DATASET EXCERPTS:
▼

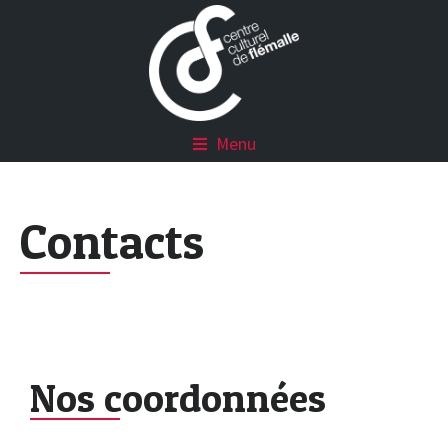
Menu
Contacts
Nos coordonnées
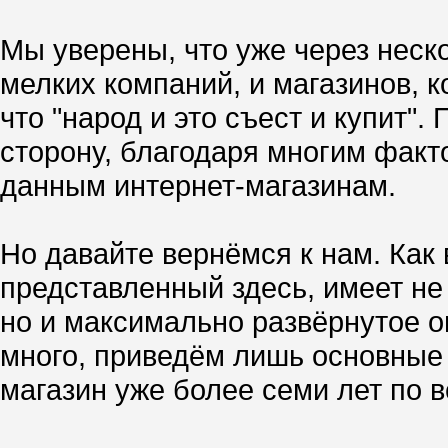
Мы уверены, что уже через неск
мелких компаний, и магазинов, к
что "народ и это съест и купит"
сторону, благодаря многим факт
данным интернет-магазинам.
Но давайте вернёмся к нам. Как
представленный здесь, имеет не
но и максимально развёрнутое оп
много, приведём лишь основные 
магазин уже более семи лет по в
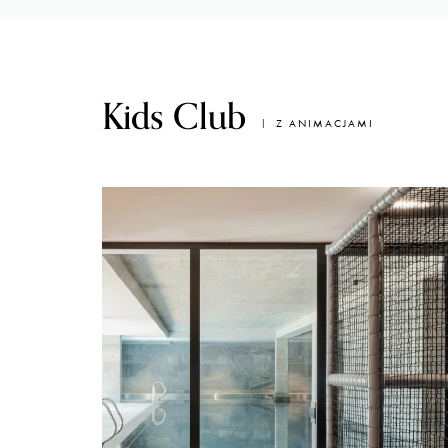
Kids Club
Z ANIMACJAMI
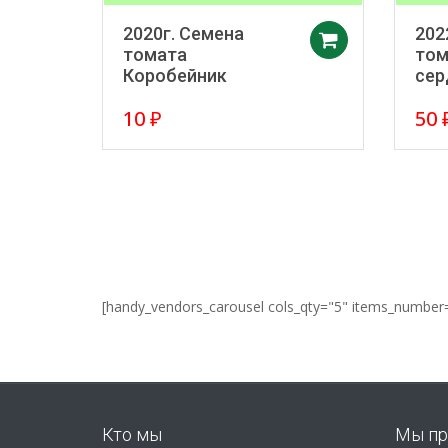
2020г. Семена
202
Добавить 
томата
том
Коробейник
сер
10
₽
50
[handy_vendors_carousel cols_qty="5" items_number
Кто мы
Мы пр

▲

PROBLEM TO SOLVE:
Transcribe all of the entries word for word, but skip any pictures they contain.

EXERCISE SOLUTION:
Menu
Contacts
Nos coordonnées
Мы уверены, что уже через неск
мелких компаний, и магазинов, к
что "народ и это съест и купит"
сторону, благодаря многим факт
данным интернет-магазинам.
Но давайте вернёмся к нам. Как
представленный здесь, имеет не
но и максимально развёрнутое оп
много, приведём лишь основные 
магазин уже более семи лет по в
Kids Club
Z ANIMACJAMI
2020г. Семена
202
Добавить 
томата
том
Коробейник
сер
10
₽
50
[handy_vendors_carousel cols_qty="5" items_number
Кто мы
Мы пр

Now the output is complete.